§ What you need to do
Each record below should be returned exactly, with its pictures left out.

§ Exercise data
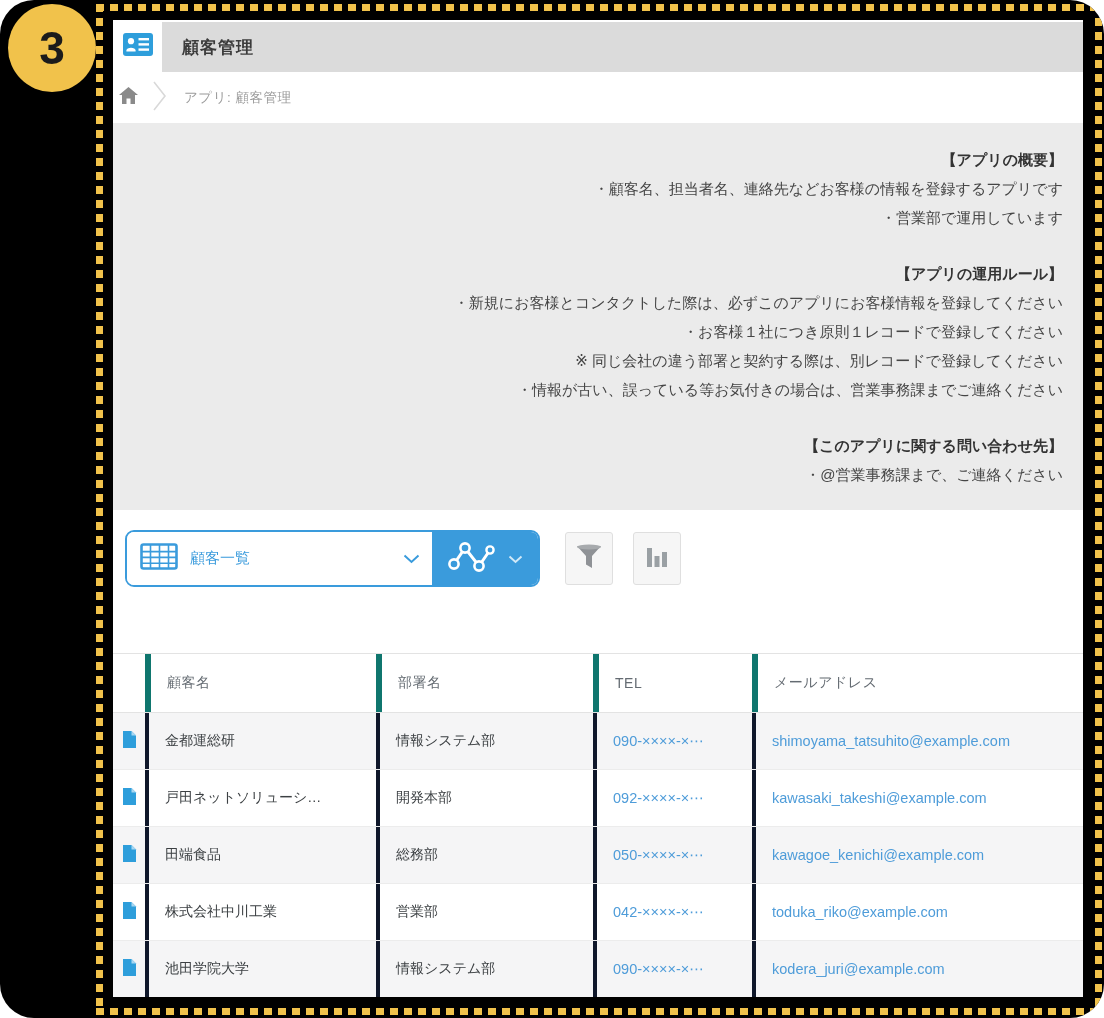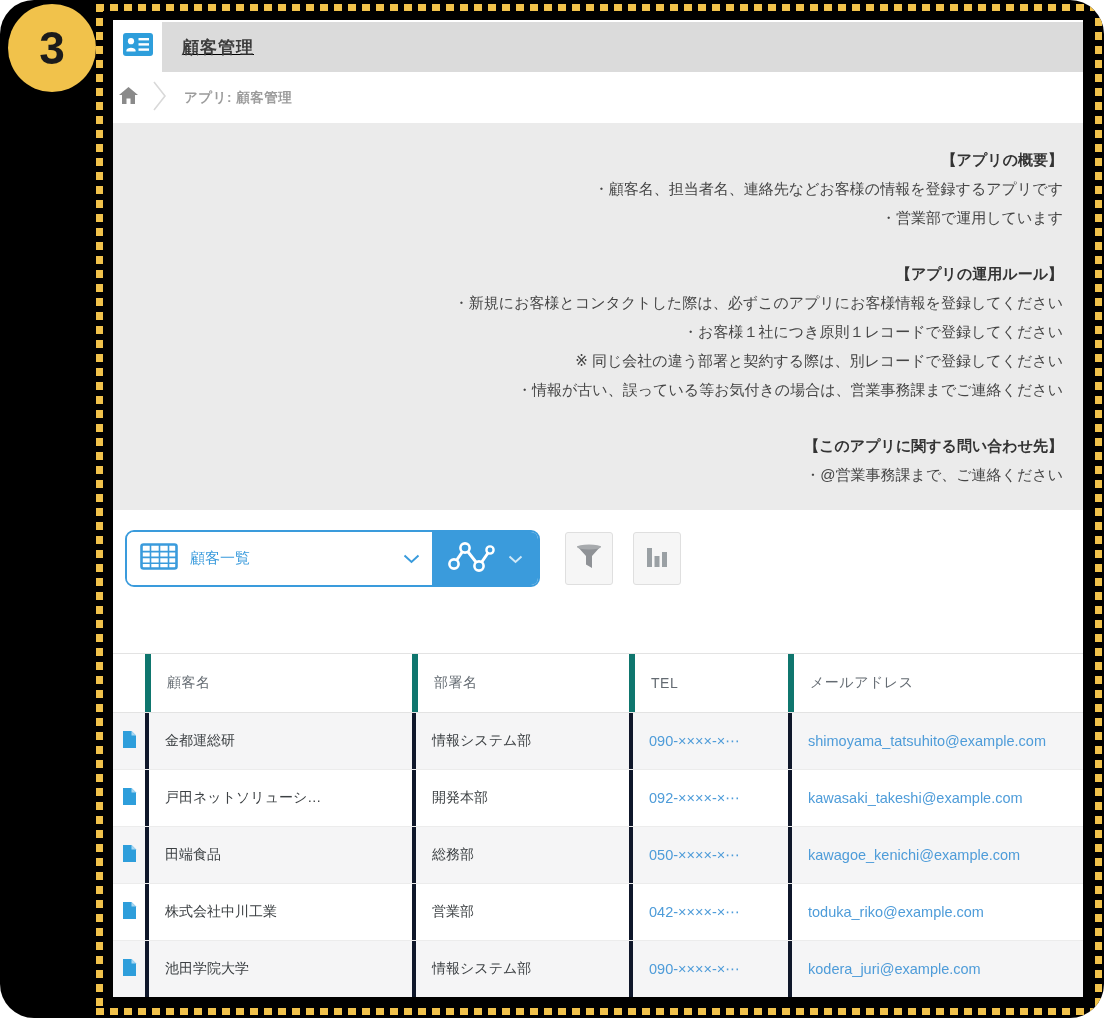--- a/index.html
+++ b/index.html
@@ -26,7 +26,7 @@
   .app-tab{position:absolute;left:0;top:0;width:49px;height:52px;background:#fff;
            display:flex;align-items:center;justify-content:center;}
   .app-bar{position:absolute;left:49px;top:2px;right:0;height:50px;background:#DBDBDB;
-           display:flex;align-items:center;padding-left:20px;text-decoration:underline;}
+           display:flex;align-items:center;padding-left:20px;}
   .app-title{font-size:17px;font-weight:bold;color:#3b3b3b;letter-spacing:1px;}
 
   .breadcrumb{position:absolute;left:0;top:52px;right:0;height:51px;background:#fff;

§ Expected answer
--- a/index.html
+++ b/index.html
@@ -26,7 +26,7 @@
   .app-tab{position:absolute;left:0;top:0;width:49px;height:52px;background:#fff;
            display:flex;align-items:center;justify-content:center;}
   .app-bar{position:absolute;left:49px;top:2px;right:0;height:50px;background:#DBDBDB;
-           display:flex;align-items:center;padding-left:20px;text-decoration:underline;}
+           display:flex;align-items:center;padding-left:20px;}
   .app-title{font-size:17px;font-weight:bold;color:#3b3b3b;letter-spacing:1px;}
 
   .breadcrumb{position:absolute;left:0;top:52px;right:0;height:51px;background:#fff;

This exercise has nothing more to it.